##### SOURCE DATA #####

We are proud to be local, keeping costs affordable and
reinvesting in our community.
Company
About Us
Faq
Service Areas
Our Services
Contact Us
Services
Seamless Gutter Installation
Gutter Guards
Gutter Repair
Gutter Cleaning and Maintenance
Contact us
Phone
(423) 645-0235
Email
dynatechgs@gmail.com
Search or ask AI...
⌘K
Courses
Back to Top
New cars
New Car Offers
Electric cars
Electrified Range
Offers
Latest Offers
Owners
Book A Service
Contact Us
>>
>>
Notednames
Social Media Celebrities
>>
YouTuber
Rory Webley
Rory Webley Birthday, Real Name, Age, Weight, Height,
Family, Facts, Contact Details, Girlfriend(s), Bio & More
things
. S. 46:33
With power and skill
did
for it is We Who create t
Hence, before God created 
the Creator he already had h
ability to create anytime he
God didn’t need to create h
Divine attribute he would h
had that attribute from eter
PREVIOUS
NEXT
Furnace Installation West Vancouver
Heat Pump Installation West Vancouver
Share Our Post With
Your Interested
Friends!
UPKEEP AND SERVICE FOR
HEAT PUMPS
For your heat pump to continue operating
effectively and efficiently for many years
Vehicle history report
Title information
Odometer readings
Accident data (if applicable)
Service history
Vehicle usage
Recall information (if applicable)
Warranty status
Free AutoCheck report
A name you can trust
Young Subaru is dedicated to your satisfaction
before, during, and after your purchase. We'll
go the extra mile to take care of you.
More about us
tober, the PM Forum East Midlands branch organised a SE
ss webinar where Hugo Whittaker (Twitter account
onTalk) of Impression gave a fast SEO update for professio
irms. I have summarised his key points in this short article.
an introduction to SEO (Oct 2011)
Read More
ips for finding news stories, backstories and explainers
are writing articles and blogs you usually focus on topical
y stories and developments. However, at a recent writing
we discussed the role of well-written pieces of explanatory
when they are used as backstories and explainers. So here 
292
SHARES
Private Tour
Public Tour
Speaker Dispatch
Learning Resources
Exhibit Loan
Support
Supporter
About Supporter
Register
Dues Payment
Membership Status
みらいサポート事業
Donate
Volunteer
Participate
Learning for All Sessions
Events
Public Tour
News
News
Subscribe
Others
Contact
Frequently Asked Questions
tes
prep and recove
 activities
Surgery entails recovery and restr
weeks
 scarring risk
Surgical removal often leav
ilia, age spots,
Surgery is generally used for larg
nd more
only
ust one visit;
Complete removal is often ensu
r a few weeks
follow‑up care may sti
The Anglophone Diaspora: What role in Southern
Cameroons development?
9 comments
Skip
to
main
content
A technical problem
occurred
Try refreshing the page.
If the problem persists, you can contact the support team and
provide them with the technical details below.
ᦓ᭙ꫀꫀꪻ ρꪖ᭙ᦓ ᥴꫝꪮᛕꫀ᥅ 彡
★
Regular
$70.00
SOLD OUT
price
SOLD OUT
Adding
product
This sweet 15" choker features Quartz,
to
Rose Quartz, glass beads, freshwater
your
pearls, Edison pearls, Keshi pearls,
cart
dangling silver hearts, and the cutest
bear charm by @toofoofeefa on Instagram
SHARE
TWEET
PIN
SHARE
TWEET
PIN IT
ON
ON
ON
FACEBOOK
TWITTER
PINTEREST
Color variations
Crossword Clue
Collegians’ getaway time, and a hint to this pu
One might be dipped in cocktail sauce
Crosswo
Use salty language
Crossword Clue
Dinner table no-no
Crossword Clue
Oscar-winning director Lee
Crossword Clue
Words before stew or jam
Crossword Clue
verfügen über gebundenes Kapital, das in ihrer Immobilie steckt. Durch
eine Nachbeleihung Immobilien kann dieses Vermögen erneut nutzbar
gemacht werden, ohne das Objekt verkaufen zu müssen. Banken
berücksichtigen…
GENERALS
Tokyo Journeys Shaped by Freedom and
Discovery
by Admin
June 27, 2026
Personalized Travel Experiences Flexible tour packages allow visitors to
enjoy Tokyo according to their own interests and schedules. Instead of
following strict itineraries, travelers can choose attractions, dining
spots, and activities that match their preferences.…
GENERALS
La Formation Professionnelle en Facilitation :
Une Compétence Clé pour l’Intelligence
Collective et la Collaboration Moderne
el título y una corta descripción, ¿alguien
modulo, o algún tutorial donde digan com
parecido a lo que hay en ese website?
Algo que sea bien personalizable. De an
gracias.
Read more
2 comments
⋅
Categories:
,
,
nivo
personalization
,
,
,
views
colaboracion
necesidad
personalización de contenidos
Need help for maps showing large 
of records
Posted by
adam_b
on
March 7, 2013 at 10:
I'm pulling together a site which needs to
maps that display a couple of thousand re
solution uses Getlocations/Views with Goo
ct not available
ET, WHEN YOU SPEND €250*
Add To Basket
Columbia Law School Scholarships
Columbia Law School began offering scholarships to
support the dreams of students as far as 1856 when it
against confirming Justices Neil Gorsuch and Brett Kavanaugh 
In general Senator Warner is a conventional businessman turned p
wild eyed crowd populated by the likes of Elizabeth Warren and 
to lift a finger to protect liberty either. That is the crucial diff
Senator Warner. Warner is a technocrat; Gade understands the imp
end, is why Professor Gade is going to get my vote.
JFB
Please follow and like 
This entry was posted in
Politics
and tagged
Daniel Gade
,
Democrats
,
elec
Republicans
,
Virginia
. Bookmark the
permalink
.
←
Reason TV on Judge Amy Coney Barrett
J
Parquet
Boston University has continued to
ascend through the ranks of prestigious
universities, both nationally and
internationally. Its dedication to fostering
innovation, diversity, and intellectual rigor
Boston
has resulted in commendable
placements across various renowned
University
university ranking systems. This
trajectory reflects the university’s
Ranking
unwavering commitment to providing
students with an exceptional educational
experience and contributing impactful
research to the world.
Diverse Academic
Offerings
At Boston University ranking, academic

#####

§ EXERCISE DESCRIPTION: The answer should be the exact lines running from the line containing "university ranking systems. This" to the last line of the entries, with nothing else.

§ EXERCISE RESULT:
university ranking systems. This
trajectory reflects the university’s
Ranking
unwavering commitment to providing
students with an exceptional educational
experience and contributing impactful
research to the world.
Diverse Academic
Offerings
At Boston University ranking, academic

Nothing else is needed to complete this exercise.